Leave the Door Open/Freedom Wheels
Aftermath Entertainment and Atlantic Records/YouTube/Screenshot
Silk Sonic, a duo consisting of Bruno Mars and Anderson, wrote the tracks “Skate” and “Leave the Door Open.” Paak. After the song’s debut in 2021, the first emote was Leave the Door Open. Freedom Wheels, Silk Sonic’s second emote, comes from their song “Skate.” While the song’s music video inspired Freedom Wheels, Leave the Door Open seems to be unique to the game.
YG Entertainment/YouTube screenshot
At one point, “Style Gangnam” was the biggest song in the world, which was quite the achievement by South Korean singer PSY. While “Style Gangnam” was catchy in its own right, what really made the song popular was the dance that PSY created for the music video. The song originally came out in July 2012. By November of the same year, it became the most viewed video on YouTube with over 800 million views. One month later, the “Style Gangnam” music video became the first video on the platform to break one billion views. “Style Gangnam” has held the title of having the number one spot the longest at 1,689 days and remains in the Top 15 most viewed videos on YouTube to this day at 4.4 billion.
It’s Dynamite/I’m Diamond
Big Hit Music and Hybe/YouTube provided this screenshot.
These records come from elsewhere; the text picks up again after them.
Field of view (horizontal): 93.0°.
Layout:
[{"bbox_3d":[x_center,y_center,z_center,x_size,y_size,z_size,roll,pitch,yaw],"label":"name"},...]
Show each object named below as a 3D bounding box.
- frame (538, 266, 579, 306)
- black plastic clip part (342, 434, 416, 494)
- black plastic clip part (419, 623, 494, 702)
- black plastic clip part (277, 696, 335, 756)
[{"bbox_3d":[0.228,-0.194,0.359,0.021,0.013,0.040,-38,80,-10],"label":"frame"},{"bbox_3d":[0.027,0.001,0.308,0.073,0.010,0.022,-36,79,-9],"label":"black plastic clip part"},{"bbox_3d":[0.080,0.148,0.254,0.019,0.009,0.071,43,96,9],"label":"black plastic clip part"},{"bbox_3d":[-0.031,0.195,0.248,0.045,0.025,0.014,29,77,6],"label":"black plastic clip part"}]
BTS is the second act on our list to have many Fortnite dance emotes. Both dances, however, are from the same tune, “Dynamite.” “Dynamite” was launched in 2020 and rapidly became a global smash. The song’s music video set the record for most views in 24 hours for a music video, with 101 million, surpassing the previous record by over 15 million. The emotes are based on the choreography from the song video by a Korean boy group.
Interscope Records and South Coast Music Group/YouTube/Screenshot
DaBaby’s smash song Rockstar, released in 2020, inspired the Pull Up emote. To avoid confusion with DaBaby’s other song, which is called Pull Up. The emoticon is based on the Rockstar TikTok challenges, which have taken over the app. At the 2021 Billboard Music Awards, Rockstar was named Top Rap Song.
1501 Certified and 300 Entertainment/YouTube screenshots
Megan Thee Stallion’s “Savage” contains a similar rap to the tracks previously mentioned. The song was released in 2020 and quickly became one of the most popular songs in the world, prompting Beyonce to remix it. With the introduction of TikTok, “Savage” gained even more traction as a popular dance style on the app. It found its way to Fortnite, of course. Megan Thee Stallion won two Grammy Awards in 2021 for the song, including Best Rap Song and Best Rap Performance.
Kemosabe and RCA Records/YouTube screen shots
Doja Cat’s “Say So” was another song that grew in popularity because to TikTok. The dance originated in the music video “Say So,” but it gained popularity owing to the social video platform. Doja Cat did not win any mainstream prizes despite the song’s massive fame, although she was nominated for many.
The inclusion of Cardi B’s “Up” in Fortnite is a bit strange, given that the battle royale is geared for children and the song is, well, not — maybe more than any other song on this list. While not Cardi’s most popular song, it, like many other songs on this list, gained popularity on TikTok, where the dance was created. In case you were concerned, the identical dance is employed in Fortnite with the Stuck emote, which has no obscene language.
Republic Records and OVO Sound/YouTube/Screenshot
While in lockdown due to the COVID-19 pandemic, Drake released a song called “Slide, Toosie,” which introduces a pretty simple dance that took the world by storm. Naturally, that very same dance had to make its way to Fortnite. It isn’t the most energetic dance emote in the game, but if you’re a Drake fan, you can’t pass it up.
The “most popular fortnite dances 2021” is a question that has been asked by many people. The dances are the most popular in the game, but they originally came from different places.